ClinicalMind's analysis of algorithmic bias in public health AI and the contested regulatory response provides deeper context on how regulators are beginning to address these disparities and what health systems should expect in terms of compliance obligations.

Building 'AI Safe Zones': A Path Forward for Health Systems

The convergence of shadow AI, regulatory fragmentation, clinical risk data, and equity concerns creates a daunting governance challenge. But forward-thinking organizations are already developing a practical solution: AI safe zones — controlled environments for safe AI experimentation with approved tools, validated datasets, and clear guardrails.

An AI safe zone is not a physical space. It is a governance construct that defines the conditions under which AI tools can be tested, validated, and deployed within a health system. The concept, as described by Wolters Kluwer experts, represents a middle ground between the two extremes that have characterized health system AI adoption to date: the "anything goes" approach of shadow AI and the "nothing moves" approach of excessive caution that blocks all innovation.

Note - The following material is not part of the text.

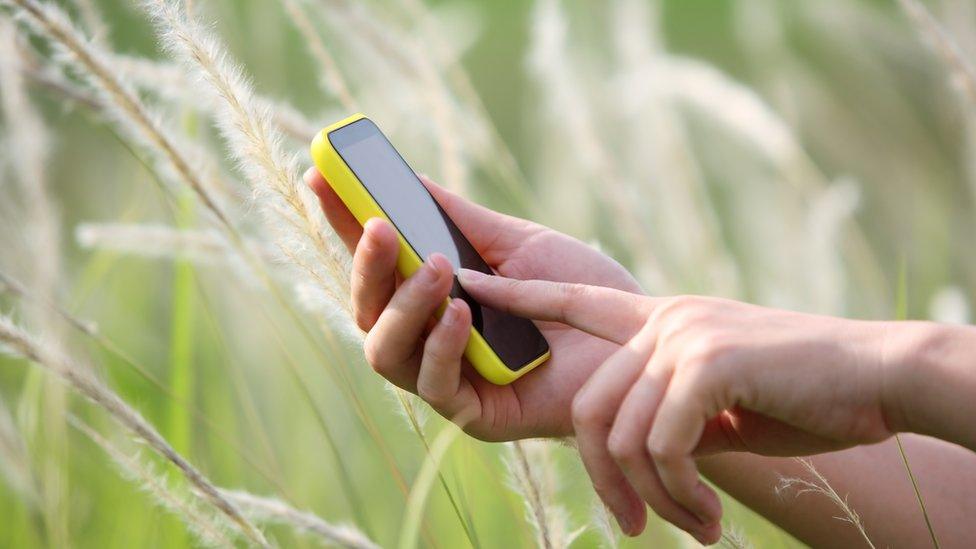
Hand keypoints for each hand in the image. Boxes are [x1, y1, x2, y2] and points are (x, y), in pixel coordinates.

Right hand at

Key components of an AI safe zone framework include:

  • Approved tool inventory: A curated list of AI tools that have been evaluated by the governance board and approved for specific use cases, with clear documentation of their intended use, limitations, and performance characteristics.
  • Sandboxed testing environments: Isolated technical environments where new AI tools can be evaluated against institutional data without affecting production systems or patient care.
  • Clinician training and certification: Required training for clinicians who use approved AI tools, covering appropriate use cases, interpretation of AI outputs, and documentation requirements.
  • Performance monitoring and escalation: Continuous monitoring of AI tool performance, with defined thresholds for escalation when error rates exceed acceptable levels or when disparities are detected across patient populations.
  • Incident reporting and correction: Clear protocols for reporting AI-related adverse events, investigating root causes, and implementing corrective actions.

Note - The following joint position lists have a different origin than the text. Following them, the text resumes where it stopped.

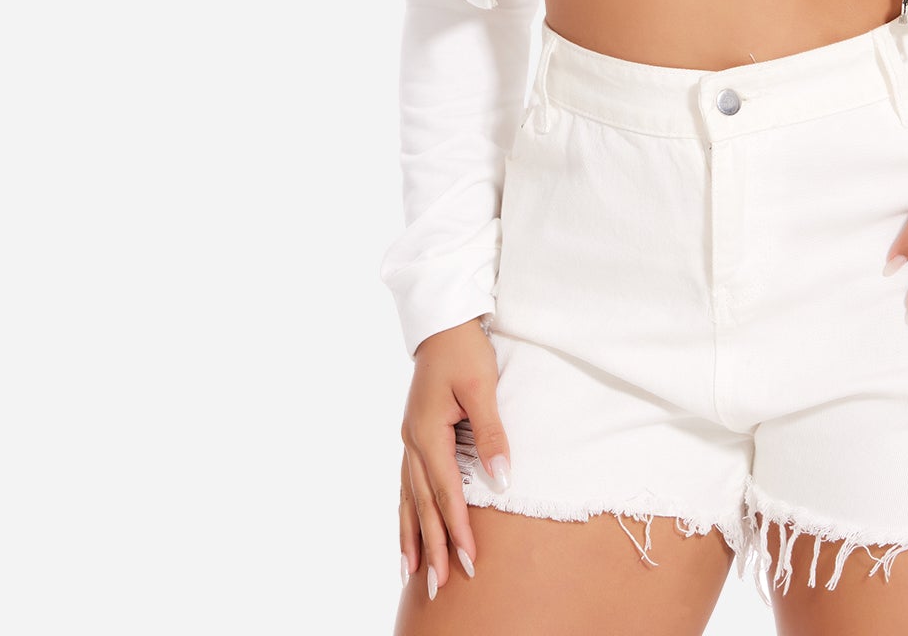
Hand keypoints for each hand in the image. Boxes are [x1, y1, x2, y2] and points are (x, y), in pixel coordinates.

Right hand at [398, 318, 507, 599]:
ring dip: (413, 536)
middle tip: (440, 586)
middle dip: (433, 546)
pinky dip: (405, 512)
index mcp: (427, 434)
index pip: (446, 494)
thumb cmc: (465, 350)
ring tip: (413, 573)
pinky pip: (406, 484)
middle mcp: (412, 442)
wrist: (442, 321)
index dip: (458, 529)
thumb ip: (490, 434)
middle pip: (423, 505)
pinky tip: (406, 531)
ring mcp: (409, 440)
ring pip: (409, 498)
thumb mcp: (482, 388)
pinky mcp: (413, 435)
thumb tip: (501, 479)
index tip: (468, 562)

The AI safe zone approach offers several advantages for health systems navigating the governance gap:

  • It channels clinician enthusiasm for AI into approved, monitored channels, reducing the shadow AI problem.
  • It provides a framework for complying with multiple state regulatory regimes by establishing a consistent standard of safety and transparency.
  • It creates the institutional infrastructure needed to monitor clinical error rates and detect disparities.
  • It positions the health system to respond quickly to new regulatory requirements as they emerge.

The FDA's evolving approach to AI/ML device regulation, including the Predetermined Change Control Plan guidance, provides a useful model for how health systems can think about governing AI tools that evolve over time. Just as the FDA is developing frameworks for managing AI/ML device modifications, health systems need frameworks for managing the continuous learning and adaptation that characterizes AI tools in clinical use.

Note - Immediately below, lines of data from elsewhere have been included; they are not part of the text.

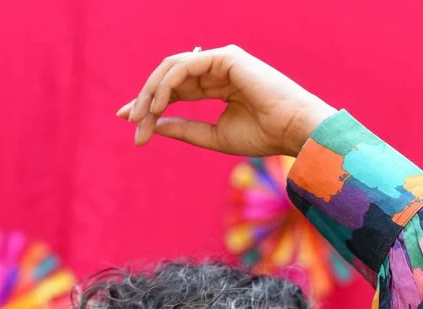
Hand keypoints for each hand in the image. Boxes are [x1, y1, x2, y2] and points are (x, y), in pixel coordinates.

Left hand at [115, 45, 336, 157]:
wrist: (293, 131)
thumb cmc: (263, 136)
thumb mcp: (214, 136)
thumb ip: (185, 129)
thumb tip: (155, 126)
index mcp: (216, 85)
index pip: (175, 90)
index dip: (149, 104)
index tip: (130, 123)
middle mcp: (216, 69)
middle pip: (168, 79)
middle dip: (145, 100)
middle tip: (130, 123)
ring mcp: (219, 60)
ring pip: (171, 69)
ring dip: (151, 93)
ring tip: (140, 118)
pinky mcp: (224, 57)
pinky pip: (184, 67)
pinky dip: (167, 86)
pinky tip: (158, 107)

The window for building these frameworks is narrowing. Shadow AI adoption continues to accelerate, state regulatory requirements are multiplying, and the clinical risk data makes clear that ungoverned AI deployment is not a sustainable path. Health systems that invest in governance infrastructure now — AI review boards, approved tool inventories, performance monitoring systems, clinician training programs — will be positioned to lead in the era of governed AI. Those that delay will face increasing regulatory exposure, clinical risk, and competitive disadvantage.

The year of governance is 2026. The question for every health system is whether they will be building their framework or scrambling to catch up.